[Collected data entries]
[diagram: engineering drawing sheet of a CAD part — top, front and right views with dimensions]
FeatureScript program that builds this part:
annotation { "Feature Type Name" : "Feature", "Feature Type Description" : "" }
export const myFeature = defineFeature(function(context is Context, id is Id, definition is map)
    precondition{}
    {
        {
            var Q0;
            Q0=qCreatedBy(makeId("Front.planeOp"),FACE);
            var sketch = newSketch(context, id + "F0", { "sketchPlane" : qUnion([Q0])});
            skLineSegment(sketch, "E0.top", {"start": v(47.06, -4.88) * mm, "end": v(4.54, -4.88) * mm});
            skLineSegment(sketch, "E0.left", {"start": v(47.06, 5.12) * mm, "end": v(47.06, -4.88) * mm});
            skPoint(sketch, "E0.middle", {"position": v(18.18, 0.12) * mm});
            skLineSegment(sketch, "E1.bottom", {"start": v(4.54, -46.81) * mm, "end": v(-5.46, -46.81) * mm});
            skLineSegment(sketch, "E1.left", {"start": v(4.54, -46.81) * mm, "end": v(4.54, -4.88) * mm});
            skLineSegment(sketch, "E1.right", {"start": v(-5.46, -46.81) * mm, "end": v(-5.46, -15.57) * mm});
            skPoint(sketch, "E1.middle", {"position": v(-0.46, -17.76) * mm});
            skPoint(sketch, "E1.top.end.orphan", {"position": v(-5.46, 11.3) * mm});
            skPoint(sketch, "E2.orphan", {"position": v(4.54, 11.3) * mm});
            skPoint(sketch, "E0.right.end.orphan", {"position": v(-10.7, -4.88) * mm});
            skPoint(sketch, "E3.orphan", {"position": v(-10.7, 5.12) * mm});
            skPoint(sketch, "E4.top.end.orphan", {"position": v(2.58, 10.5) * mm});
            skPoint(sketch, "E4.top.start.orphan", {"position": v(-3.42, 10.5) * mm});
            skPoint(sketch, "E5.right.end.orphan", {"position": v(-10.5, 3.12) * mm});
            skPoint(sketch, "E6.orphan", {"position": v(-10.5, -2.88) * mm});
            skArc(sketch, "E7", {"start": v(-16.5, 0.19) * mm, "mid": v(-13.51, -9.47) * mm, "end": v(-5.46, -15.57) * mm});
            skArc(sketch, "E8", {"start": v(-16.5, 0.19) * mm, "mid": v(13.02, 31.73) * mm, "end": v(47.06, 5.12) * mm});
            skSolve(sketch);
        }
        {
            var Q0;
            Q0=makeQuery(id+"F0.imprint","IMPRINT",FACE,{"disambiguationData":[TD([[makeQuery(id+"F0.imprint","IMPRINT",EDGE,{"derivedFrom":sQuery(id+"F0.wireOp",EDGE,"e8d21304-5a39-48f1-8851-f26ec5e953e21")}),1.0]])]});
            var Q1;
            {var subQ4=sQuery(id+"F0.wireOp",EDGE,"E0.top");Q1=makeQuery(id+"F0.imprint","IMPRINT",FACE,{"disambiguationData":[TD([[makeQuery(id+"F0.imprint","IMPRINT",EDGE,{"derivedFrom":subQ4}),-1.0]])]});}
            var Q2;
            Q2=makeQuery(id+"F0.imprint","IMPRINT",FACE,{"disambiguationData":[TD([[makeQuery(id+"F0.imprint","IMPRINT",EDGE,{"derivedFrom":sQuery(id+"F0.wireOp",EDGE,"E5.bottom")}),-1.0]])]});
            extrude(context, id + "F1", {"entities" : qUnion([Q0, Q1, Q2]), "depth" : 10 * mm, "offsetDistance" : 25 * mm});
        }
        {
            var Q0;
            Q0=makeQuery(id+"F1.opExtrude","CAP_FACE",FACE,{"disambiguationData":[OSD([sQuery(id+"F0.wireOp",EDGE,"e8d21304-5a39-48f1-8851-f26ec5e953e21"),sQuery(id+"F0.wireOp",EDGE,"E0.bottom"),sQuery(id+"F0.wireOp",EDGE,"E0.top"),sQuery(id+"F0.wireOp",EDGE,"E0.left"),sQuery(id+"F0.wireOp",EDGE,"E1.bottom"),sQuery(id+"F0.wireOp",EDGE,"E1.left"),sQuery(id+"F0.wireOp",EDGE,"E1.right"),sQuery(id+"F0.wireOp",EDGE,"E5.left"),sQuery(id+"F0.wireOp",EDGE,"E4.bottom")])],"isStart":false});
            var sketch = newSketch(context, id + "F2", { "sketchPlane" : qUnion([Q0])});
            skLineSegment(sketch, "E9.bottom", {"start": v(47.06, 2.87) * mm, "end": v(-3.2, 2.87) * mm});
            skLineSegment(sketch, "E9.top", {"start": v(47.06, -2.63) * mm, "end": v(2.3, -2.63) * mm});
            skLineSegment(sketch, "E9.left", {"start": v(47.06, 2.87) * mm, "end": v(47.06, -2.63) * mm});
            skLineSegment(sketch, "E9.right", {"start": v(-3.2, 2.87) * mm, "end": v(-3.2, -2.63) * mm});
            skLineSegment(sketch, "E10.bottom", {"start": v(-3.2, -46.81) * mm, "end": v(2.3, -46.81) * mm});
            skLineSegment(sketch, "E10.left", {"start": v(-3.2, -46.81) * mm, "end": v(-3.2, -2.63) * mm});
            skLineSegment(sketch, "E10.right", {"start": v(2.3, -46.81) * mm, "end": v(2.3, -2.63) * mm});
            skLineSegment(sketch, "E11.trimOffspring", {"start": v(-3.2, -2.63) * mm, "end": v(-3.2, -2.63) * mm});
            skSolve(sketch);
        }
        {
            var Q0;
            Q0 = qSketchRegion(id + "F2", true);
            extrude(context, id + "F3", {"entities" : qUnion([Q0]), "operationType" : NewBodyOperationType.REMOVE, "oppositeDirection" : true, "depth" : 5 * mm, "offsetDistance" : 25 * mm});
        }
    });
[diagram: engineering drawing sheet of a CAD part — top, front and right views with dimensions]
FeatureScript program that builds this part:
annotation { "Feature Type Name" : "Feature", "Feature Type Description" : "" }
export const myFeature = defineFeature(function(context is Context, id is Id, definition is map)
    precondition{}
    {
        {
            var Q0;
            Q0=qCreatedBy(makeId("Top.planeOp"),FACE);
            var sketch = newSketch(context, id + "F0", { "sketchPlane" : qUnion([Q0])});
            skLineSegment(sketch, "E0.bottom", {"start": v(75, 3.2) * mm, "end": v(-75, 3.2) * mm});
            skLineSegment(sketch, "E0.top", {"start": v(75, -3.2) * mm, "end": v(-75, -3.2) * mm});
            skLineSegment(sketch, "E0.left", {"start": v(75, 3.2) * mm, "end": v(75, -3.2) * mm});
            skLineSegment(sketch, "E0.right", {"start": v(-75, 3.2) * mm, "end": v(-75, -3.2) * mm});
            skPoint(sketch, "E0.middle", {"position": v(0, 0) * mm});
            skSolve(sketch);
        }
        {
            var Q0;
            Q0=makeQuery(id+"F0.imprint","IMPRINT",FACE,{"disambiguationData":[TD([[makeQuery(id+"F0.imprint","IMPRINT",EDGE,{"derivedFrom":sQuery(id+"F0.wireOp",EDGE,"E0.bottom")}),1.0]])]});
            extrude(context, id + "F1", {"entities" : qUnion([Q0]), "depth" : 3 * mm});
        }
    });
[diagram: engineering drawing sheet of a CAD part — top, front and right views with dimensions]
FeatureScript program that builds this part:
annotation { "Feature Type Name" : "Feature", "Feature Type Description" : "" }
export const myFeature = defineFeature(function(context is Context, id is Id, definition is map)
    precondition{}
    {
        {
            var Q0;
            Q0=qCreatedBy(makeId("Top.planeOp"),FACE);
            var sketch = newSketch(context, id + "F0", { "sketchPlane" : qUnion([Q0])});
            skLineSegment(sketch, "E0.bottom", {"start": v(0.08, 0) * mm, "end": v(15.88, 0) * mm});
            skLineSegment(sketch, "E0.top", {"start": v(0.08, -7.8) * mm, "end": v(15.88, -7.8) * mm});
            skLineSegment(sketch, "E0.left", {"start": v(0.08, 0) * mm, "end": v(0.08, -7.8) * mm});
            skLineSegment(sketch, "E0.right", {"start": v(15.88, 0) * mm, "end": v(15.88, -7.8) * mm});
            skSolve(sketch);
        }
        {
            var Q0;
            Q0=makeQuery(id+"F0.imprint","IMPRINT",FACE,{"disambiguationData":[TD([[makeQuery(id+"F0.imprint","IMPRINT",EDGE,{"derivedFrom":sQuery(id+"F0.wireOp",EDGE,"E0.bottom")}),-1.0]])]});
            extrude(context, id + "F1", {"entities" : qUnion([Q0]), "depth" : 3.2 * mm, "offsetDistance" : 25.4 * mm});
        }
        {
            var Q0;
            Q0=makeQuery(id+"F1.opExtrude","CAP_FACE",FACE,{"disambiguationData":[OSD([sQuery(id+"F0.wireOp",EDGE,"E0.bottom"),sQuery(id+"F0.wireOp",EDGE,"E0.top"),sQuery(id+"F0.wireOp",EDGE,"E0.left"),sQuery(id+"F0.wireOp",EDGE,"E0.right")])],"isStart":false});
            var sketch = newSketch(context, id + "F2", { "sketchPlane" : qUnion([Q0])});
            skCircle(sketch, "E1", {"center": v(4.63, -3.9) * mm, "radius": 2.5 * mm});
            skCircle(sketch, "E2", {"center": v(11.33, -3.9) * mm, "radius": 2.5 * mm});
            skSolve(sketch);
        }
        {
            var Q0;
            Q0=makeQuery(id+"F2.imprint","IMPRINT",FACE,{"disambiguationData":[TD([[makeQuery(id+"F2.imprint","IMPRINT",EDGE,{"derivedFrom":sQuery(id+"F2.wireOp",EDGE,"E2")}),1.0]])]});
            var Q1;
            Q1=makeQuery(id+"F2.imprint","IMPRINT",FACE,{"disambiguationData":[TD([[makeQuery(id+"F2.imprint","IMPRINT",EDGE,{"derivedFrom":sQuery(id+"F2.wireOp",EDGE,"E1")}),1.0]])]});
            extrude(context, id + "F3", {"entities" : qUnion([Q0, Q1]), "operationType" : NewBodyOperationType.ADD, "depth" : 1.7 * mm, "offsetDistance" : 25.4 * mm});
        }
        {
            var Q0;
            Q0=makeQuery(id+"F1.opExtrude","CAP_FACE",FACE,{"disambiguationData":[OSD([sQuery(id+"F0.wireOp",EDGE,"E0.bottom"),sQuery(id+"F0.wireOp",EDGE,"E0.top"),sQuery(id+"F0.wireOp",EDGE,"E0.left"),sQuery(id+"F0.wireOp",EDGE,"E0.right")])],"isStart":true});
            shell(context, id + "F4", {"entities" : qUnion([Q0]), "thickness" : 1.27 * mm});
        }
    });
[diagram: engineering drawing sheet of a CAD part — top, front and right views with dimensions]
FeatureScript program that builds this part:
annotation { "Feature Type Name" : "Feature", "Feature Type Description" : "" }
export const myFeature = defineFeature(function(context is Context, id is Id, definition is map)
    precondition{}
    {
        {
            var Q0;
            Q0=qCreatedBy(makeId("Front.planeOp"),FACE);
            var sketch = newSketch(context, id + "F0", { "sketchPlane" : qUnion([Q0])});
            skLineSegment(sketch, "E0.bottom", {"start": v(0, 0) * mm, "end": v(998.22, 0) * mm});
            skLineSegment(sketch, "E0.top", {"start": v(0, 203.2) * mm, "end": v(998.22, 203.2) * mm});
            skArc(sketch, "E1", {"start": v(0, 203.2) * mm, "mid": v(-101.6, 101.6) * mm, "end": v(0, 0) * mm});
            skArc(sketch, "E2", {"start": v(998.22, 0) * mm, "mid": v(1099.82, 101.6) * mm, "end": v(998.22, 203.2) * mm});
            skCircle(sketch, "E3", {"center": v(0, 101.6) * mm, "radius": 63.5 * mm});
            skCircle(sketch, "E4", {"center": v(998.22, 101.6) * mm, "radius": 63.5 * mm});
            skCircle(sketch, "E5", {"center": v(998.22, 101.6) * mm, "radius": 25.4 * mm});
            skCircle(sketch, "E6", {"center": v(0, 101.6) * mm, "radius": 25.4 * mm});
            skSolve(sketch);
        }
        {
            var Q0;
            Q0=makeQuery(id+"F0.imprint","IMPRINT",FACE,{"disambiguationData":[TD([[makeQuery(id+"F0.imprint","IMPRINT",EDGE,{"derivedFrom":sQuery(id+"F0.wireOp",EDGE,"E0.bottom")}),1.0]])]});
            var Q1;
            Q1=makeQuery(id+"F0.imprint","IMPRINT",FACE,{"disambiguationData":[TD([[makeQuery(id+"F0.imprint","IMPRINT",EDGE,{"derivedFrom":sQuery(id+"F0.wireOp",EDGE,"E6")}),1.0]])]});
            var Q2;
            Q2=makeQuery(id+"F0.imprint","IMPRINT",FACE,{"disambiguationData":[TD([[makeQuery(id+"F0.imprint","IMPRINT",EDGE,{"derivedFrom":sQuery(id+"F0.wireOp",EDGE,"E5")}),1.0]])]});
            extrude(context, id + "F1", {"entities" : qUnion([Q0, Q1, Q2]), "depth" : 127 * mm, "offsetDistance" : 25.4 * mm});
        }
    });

*Instruction*
Format the stretch of the items from the start through the line containing "v(-5.46, 11.3) *", both ends included, as a numbered list with blank lines omitted.

*Full answer*
1. [diagram: engineering drawing sheet of a CAD part — top, front and right views with dimensions]
2. FeatureScript program that builds this part:
3. annotation { "Feature Type Name" : "Feature", "Feature Type Description" : "" }
4. export const myFeature = defineFeature(function(context is Context, id is Id, definition is map)
5.     precondition{}
6.     {
7.         {
8.             var Q0;
9.             Q0=qCreatedBy(makeId("Front.planeOp"),FACE);
10.             var sketch = newSketch(context, id + "F0", { "sketchPlane" : qUnion([Q0])});
11.             skLineSegment(sketch, "E0.top", {"start": v(47.06, -4.88) * mm, "end": v(4.54, -4.88) * mm});
12.             skLineSegment(sketch, "E0.left", {"start": v(47.06, 5.12) * mm, "end": v(47.06, -4.88) * mm});
13.             skPoint(sketch, "E0.middle", {"position": v(18.18, 0.12) * mm});
14.             skLineSegment(sketch, "E1.bottom", {"start": v(4.54, -46.81) * mm, "end": v(-5.46, -46.81) * mm});
15.             skLineSegment(sketch, "E1.left", {"start": v(4.54, -46.81) * mm, "end": v(4.54, -4.88) * mm});
16.             skLineSegment(sketch, "E1.right", {"start": v(-5.46, -46.81) * mm, "end": v(-5.46, -15.57) * mm});
17.             skPoint(sketch, "E1.middle", {"position": v(-0.46, -17.76) * mm});
18.             skPoint(sketch, "E1.top.end.orphan", {"position": v(-5.46, 11.3) * mm});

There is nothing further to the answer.